As writers, our ordination, indeed, our obligation, is to take the pallet of a million words and craft as many beautiful combinations of those little pieces of experience, those iotas of pathos and jots of ethos, into our life’s work, our lifeblood, in the hope our careful (or not-so-careful) arrangement of the heart might inspire another heart to laugh, cry, love, live . . . awaken.

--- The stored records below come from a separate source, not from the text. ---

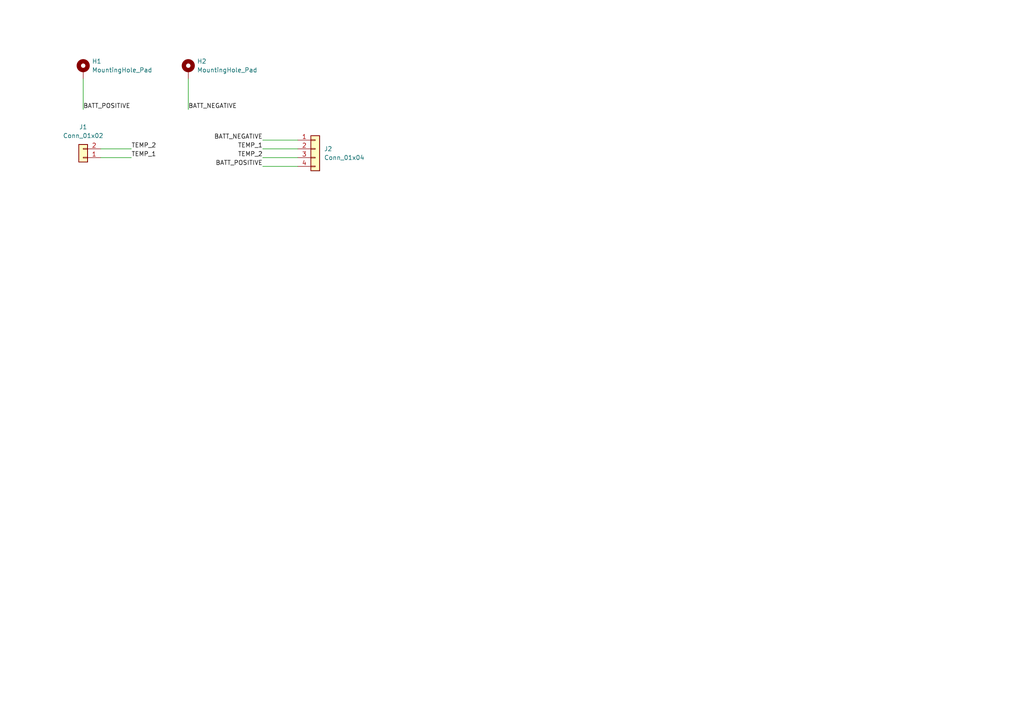
<source format=kicad_sch>
(kicad_sch
	(version 20231120)
	(generator "eeschema")
	(generator_version "8.0")
	(uuid "e1d97feb-7e6d-423d-a20d-aad692a2d736")
	(paper "A4")
	
	(wire
		(pts
			(xy 76.2 43.18) (xy 86.36 43.18)
		)
		(stroke
			(width 0)
			(type default)
		)
		(uuid "24d0aca9-9d15-4ae6-ad31-d42f4de9afee")
	)
	(wire
		(pts
			(xy 76.2 40.64) (xy 86.36 40.64)
		)
		(stroke
			(width 0)
			(type default)
		)
		(uuid "2a3e2c51-4223-4473-91f4-b7b0bc8b5c59")
	)
	(wire
		(pts
			(xy 76.2 45.72) (xy 86.36 45.72)
		)
		(stroke
			(width 0)
			(type default)
		)
		(uuid "46f718b7-6f9b-4227-8991-5231b4aa16b8")
	)
	(wire
		(pts
			(xy 24.13 22.86) (xy 24.13 31.75)
		)
		(stroke
			(width 0)
			(type default)
		)
		(uuid "8c4a14ef-40e8-4bdd-942a-198b8369ca64")
	)
	(wire
		(pts
			(xy 76.2 48.26) (xy 86.36 48.26)
		)
		(stroke
			(width 0)
			(type default)
		)
		(uuid "99d6535f-ede7-46b1-8653-c512eeeffaee")
	)
	(wire
		(pts
			(xy 54.61 22.86) (xy 54.61 31.75)
		)
		(stroke
			(width 0)
			(type default)
		)
		(uuid "a20b6529-f445-4602-893e-3940b525f3fd")
	)
	(wire
		(pts
			(xy 29.21 43.18) (xy 38.1 43.18)
		)
		(stroke
			(width 0)
			(type default)
		)
		(uuid "b5fe4039-f5dd-45db-a88c-6b2c595b1179")
	)
	(wire
		(pts
			(xy 29.21 45.72) (xy 38.1 45.72)
		)
		(stroke
			(width 0)
			(type default)
		)
		(uuid "e14b8fb8-854b-4628-9be4-1c33d0a32445")
	)
	(label "TEMP_1"
		(at 76.2 43.18 180)
		(fields_autoplaced yes)
		(effects
			(font
				(size 1.27 1.27)
			)
			(justify right bottom)
		)
		(uuid "1061ec20-cfe2-4e0a-bd2b-a1941466a07e")
	)
	(label "BATT_NEGATIVE"
		(at 54.61 31.75 0)
		(fields_autoplaced yes)
		(effects
			(font
				(size 1.27 1.27)
			)
			(justify left bottom)
		)
		(uuid "1269855e-eeaa-4317-9c99-ad3022293006")
	)
	(label "BATT_POSITIVE"
		(at 76.2 48.26 180)
		(fields_autoplaced yes)
		(effects
			(font
				(size 1.27 1.27)
			)
			(justify right bottom)
		)
		(uuid "1eb24fef-1c48-40d6-a4da-8f522dc49156")
	)
	(label "TEMP_2"
		(at 38.1 43.18 0)
		(fields_autoplaced yes)
		(effects
			(font
				(size 1.27 1.27)
			)
			(justify left bottom)
		)
		(uuid "27ded266-580a-4a57-8da4-abd08e944496")
	)
	(label "BATT_NEGATIVE"
		(at 76.2 40.64 180)
		(fields_autoplaced yes)
		(effects
			(font
				(size 1.27 1.27)
			)
			(justify right bottom)
		)
		(uuid "42299383-77a4-432e-8f1f-5e0877b62236")
	)
	(label "TEMP_1"
		(at 38.1 45.72 0)
		(fields_autoplaced yes)
		(effects
			(font
				(size 1.27 1.27)
			)
			(justify left bottom)
		)
		(uuid "726a7615-b32a-4777-a1a5-6abc4941bde4")
	)
	(label "TEMP_2"
		(at 76.2 45.72 180)
		(fields_autoplaced yes)
		(effects
			(font
				(size 1.27 1.27)
			)
			(justify right bottom)
		)
		(uuid "77dce1d3-b018-42b7-bf4f-9c5dd0abad5a")
	)
	(label "BATT_POSITIVE"
		(at 24.13 31.75 0)
		(fields_autoplaced yes)
		(effects
			(font
				(size 1.27 1.27)
			)
			(justify left bottom)
		)
		(uuid "e6d86bfc-8b85-46c6-833d-8b089191ce71")
	)
	(symbol
		(lib_id "Mechanical:MountingHole_Pad")
		(at 24.13 20.32 0)
		(unit 1)
		(exclude_from_sim yes)
		(in_bom no)
		(on_board yes)
		(dnp no)
		(fields_autoplaced yes)
		(uuid "24c9367b-940e-418c-bc91-0fc1c439eac9")
		(property "Reference" "H1"
			(at 26.67 17.7799 0)
			(effects
				(font
					(size 1.27 1.27)
				)
				(justify left)
			)
		)
		(property "Value" "MountingHole_Pad"
			(at 26.67 20.3199 0)
			(effects
				(font
					(size 1.27 1.27)
				)
				(justify left)
			)
		)
		(property "Footprint" "MountingHole:MountingHole_3.2mm_M3_DIN965_Pad_TopBottom"
			(at 24.13 20.32 0)
			(effects
				(font
					(size 1.27 1.27)
				)
				(hide yes)
			)
		)
		(property "Datasheet" "~"
			(at 24.13 20.32 0)
			(effects
				(font
					(size 1.27 1.27)
				)
				(hide yes)
			)
		)
		(property "Description" "Mounting Hole with connection"
			(at 24.13 20.32 0)
			(effects
				(font
					(size 1.27 1.27)
				)
				(hide yes)
			)
		)
		(pin "1"
			(uuid "084af61e-cbad-41ad-85e4-1f7a758d49b4")
		)
		(instances
			(project "Power-BatteryModulePCB"
				(path "/e1d97feb-7e6d-423d-a20d-aad692a2d736"
					(reference "H1")
					(unit 1)
				)
			)
		)
	)
	(symbol
		(lib_id "Connector_Generic:Conn_01x02")
		(at 24.13 45.72 180)
		(unit 1)
		(exclude_from_sim no)
		(in_bom yes)
		(on_board yes)
		(dnp no)
		(fields_autoplaced yes)
		(uuid "2fa8c781-5290-4ee6-99ae-2f7abcd59c42")
		(property "Reference" "J1"
			(at 24.13 36.83 0)
			(effects
				(font
					(size 1.27 1.27)
				)
			)
		)
		(property "Value" "Conn_01x02"
			(at 24.13 39.37 0)
			(effects
				(font
					(size 1.27 1.27)
				)
			)
		)
		(property "Footprint" "footprints:CONN_S2B-PH-K-S_JST"
			(at 24.13 45.72 0)
			(effects
				(font
					(size 1.27 1.27)
				)
				(hide yes)
			)
		)
		(property "Datasheet" "~"
			(at 24.13 45.72 0)
			(effects
				(font
					(size 1.27 1.27)
				)
				(hide yes)
			)
		)
		(property "Description" "Generic connector, single row, 01x02, script generated (kicad-library-utils/schlib/autogen/connector/)"
			(at 24.13 45.72 0)
			(effects
				(font
					(size 1.27 1.27)
				)
				(hide yes)
			)
		)
		(pin "2"
			(uuid "212f5e41-0f45-470e-bc5c-57ad9d514dbb")
		)
		(pin "1"
			(uuid "d2033e82-7261-40ce-ae5f-4968224f43e5")
		)
		(instances
			(project "Power-BatteryModulePCB"
				(path "/e1d97feb-7e6d-423d-a20d-aad692a2d736"
					(reference "J1")
					(unit 1)
				)
			)
		)
	)
	(symbol
		(lib_id "Mechanical:MountingHole_Pad")
		(at 54.61 20.32 0)
		(unit 1)
		(exclude_from_sim yes)
		(in_bom no)
		(on_board yes)
		(dnp no)
		(fields_autoplaced yes)
		(uuid "39a72a9e-a03b-4788-abad-7abcda04c0d5")
		(property "Reference" "H2"
			(at 57.15 17.7799 0)
			(effects
				(font
					(size 1.27 1.27)
				)
				(justify left)
			)
		)
		(property "Value" "MountingHole_Pad"
			(at 57.15 20.3199 0)
			(effects
				(font
					(size 1.27 1.27)
				)
				(justify left)
			)
		)
		(property "Footprint" "MountingHole:MountingHole_3.2mm_M3_DIN965_Pad_TopBottom"
			(at 54.61 20.32 0)
			(effects
				(font
					(size 1.27 1.27)
				)
				(hide yes)
			)
		)
		(property "Datasheet" "~"
			(at 54.61 20.32 0)
			(effects
				(font
					(size 1.27 1.27)
				)
				(hide yes)
			)
		)
		(property "Description" "Mounting Hole with connection"
			(at 54.61 20.32 0)
			(effects
				(font
					(size 1.27 1.27)
				)
				(hide yes)
			)
		)
		(pin "1"
			(uuid "6e43e57a-cda2-4bfe-80ed-9f83e38340d8")
		)
		(instances
			(project "Power-BatteryModulePCB"
				(path "/e1d97feb-7e6d-423d-a20d-aad692a2d736"
					(reference "H2")
					(unit 1)
				)
			)
		)
	)
	(symbol
		(lib_id "Connector_Generic:Conn_01x04")
		(at 91.44 43.18 0)
		(unit 1)
		(exclude_from_sim no)
		(in_bom yes)
		(on_board yes)
		(dnp no)
		(fields_autoplaced yes)
		(uuid "ac8d69cb-3489-4450-a996-e16f9b4f7a12")
		(property "Reference" "J2"
			(at 93.98 43.1799 0)
			(effects
				(font
					(size 1.27 1.27)
				)
				(justify left)
			)
		)
		(property "Value" "Conn_01x04"
			(at 93.98 45.7199 0)
			(effects
				(font
					(size 1.27 1.27)
				)
				(justify left)
			)
		)
		(property "Footprint" "footprints:CON_436500400_MOL"
			(at 91.44 43.18 0)
			(effects
				(font
					(size 1.27 1.27)
				)
				(hide yes)
			)
		)
		(property "Datasheet" "~"
			(at 91.44 43.18 0)
			(effects
				(font
					(size 1.27 1.27)
				)
				(hide yes)
			)
		)
		(property "Description" "Generic connector, single row, 01x04, script generated (kicad-library-utils/schlib/autogen/connector/)"
			(at 91.44 43.18 0)
			(effects
				(font
					(size 1.27 1.27)
				)
				(hide yes)
			)
		)
		(pin "4"
			(uuid "50683d75-1721-490a-b036-3acec0b26be8")
		)
		(pin "1"
			(uuid "0b0b3800-f49a-4428-b68b-d9fbc118b53b")
		)
		(pin "3"
			(uuid "f2e07377-e3f3-4b14-9e16-e560b5ce8ead")
		)
		(pin "2"
			(uuid "d7ebb465-e840-4d17-b485-884696b79ba5")
		)
		(instances
			(project "Power-BatteryModulePCB"
				(path "/e1d97feb-7e6d-423d-a20d-aad692a2d736"
					(reference "J2")
					(unit 1)
				)
			)
		)
	)
	(sheet_instances
		(path "/"
			(page "1")
		)
	)
)
</source>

For me, “The End” is always the beginning. In fact, the title of my novel’s epilogue is “The Beginning.” No, for me, “The End” proves I’m just getting started. For me, “The End” is a rally cry to lower my head, raise my eyes, and charge forward. “The End” separates the real writers from those merely going through the motions; for real writers, “The End” is a carriage return rather than a hard stop. As Amit Kalantri said, “we must end what we begun,” but for a writer, there is no last word, only the next one.
-THE END-
Copyright ©2014 by David C. Hughes
Awesome Stuff! I think “the end” as a beginning can be used in every facet of our lives. After all it is always about perspective. keep it up! miss you guys!
Cousin Matt
Hey Matt! Thanks, and so true. “The End” has so many layers and so many levels in life. Just look at Hannah, for instance: as she grows older, her wonder and joy don’t end, they just shift perspective. Take care and have a great day!
Eloquent. Quite near poetic. ❤
Thank you, thank you, thank you! I LOVE writing these types of essays and plan to include 50 of them in an upcoming book called something like “It’s a Matter of Perspective.” These give me the chance to exercise that poetic bent!
That is why the Lord started by saying “I am the beginning and the end.”